A State Bar Court judge has recommended disbarment for a Brea lawyer who was successfully sued by the state attorney general for filing “shakedown” lawsuits against small businesses under California’s unfair competition law. HARPREET S. BRAR [#206460], 36, “has engaged in a nearly continuous course of serious misconduct” since shortly after his 2000 admission to the bar, said Judge Richard Honn, who added that Brar’s actions amount to “serious breaches” of an attorney’s fundamental ethical mores.

Brar “used the legal system as part of a scheme to extract settlements from small businesses for his own enrichment and in violation of court orders preventing him from doing so,” Honn wrote in the disbarment recommendation.

The Supreme Court must act on the recommendation before it can take effect.

Brar made headlines in 2003 for suing more than 400 nail salon owners in Orange, San Bernardino and Riverside counties, alleging they violated health and safety codes by using the same bottle of nail polish on more than one customer. His firm, Brar & Gamulin, also sued 140 ethnic grocery stores, charging them with video piracy for not labeling videotapes correctly.

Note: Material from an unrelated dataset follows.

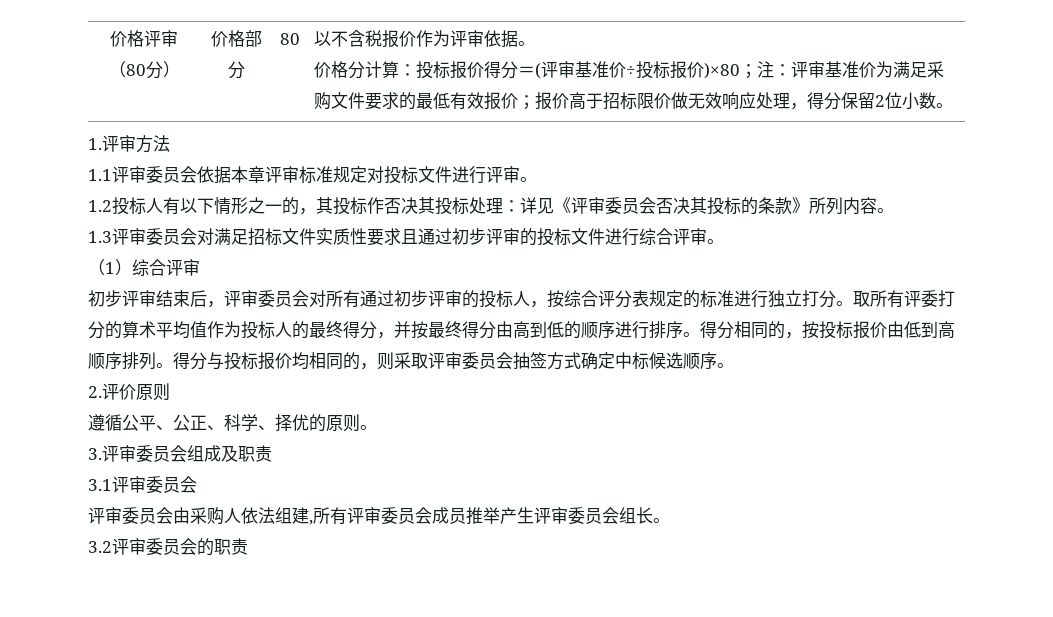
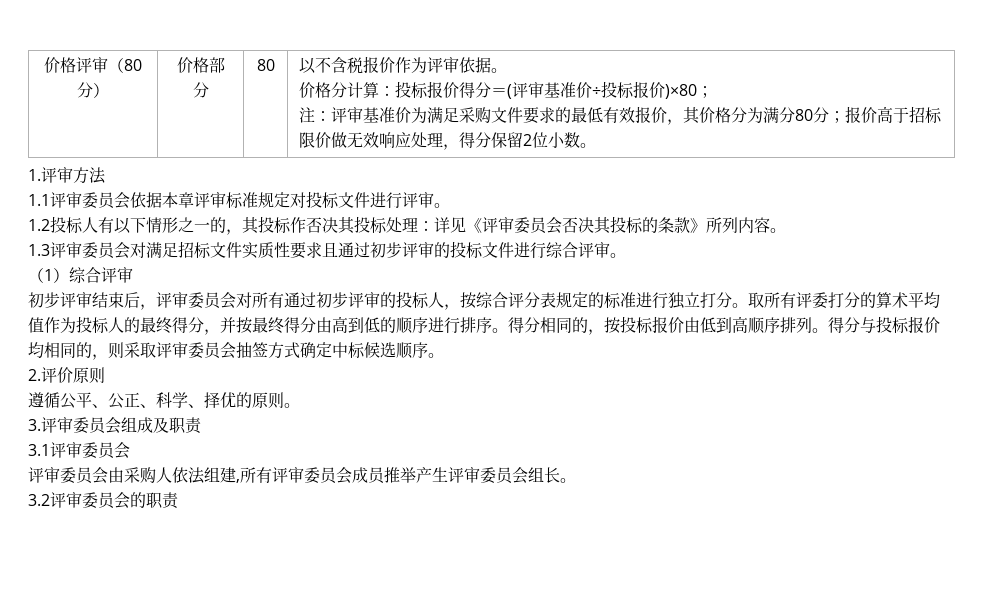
(757, 71) none -> (714, 92) //
(518, 101) none -> [667,107,830,125] ，其价格分为满分80分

Then-Attorney General Bill Lockyer accused Brar and his firm of violating the state Unfair Competition Law, also known as section 17200 of the Business & Professions Code, by engaging in illegal business practices. He called Brar’s firm “a quick-buck racket that has inflicted financial harm on law-abiding small business owners.”

Calling Brar “basically an extortionist,” Orange County Superior Court Judge Peter Polos ordered him in 2004 to pay nearly $1.8 million in civil penalties as well as sanctions and enjoined him from filing any more cases under 17200 without meeting requirements in the Civil Code.

The judgment was stayed when Brar appealed, but its injunctive provisions were not.

Nonetheless, Brar filed three new lawsuits under 17200 within nine months, accusing 237 named defendants and 750 “Doe” defendants of not posting notices of fees charged at ATM machines in their stores. Most of the defendants owned liquor or convenience stores. There was no relationship among the defendants and no question of common fact among them. As was his pattern in earlier lawsuits, Brar sent the defendants threatening letters in which he offered to settle the matter for roughly $750 and encouraged a quick settlement in order to avoid additional fees and costs.

Polos held Brar in contempt and sentenced him to 15 days in jail.

Prior to the Orange County judgment, Brar had filed suit against 55 named defendants and 100 Does for allegedly violating the Immigration Consultants Act by failing to post a bond required by the code. Honn found that Brar filed the matters “for an improper purpose, namely to conduct volume litigation . . . with minimal overhead so as to maximize profits from settlements.” By improperly joining defendants, Brar avoided paying filing fees of $185 each for separate actions.

In the case of one defendant, Brar sent a letter offering to settle the suit for $2,000 in four installments or a single payment of $1,500. He warned the defendant that the suit could potentially cost tens of thousands of dollars in fees and penalties.

The woman had filed the required bond with California’s secretary of state, a fact Brar could have determined had he properly investigated, Honn said.

The bar court found that Brar committed 17 acts of misconduct: he disobeyed court orders, filed unjust actions, committed acts of moral turpitude, failed to pay court-ordered sanctions and did not cooperate with the bar’s investigation. He never paid any civil penalties or sanctions.

Brar also was convicted of five felony counts of tax evasion last July and is currently serving one year in the county jail. The bar placed him on interim suspension following the convictions.

Brar was one of several attorneys who got into trouble in 2003 for suing thousands of small business owners under section 17200. Three lawyers from Trevor Law Group in Beverly Hills also were sued by Lockyer and eventually resigned from the bar with charges pending. Martin Gamulin, a Fresno lawyer who worked with Brar, received a public reproval last year.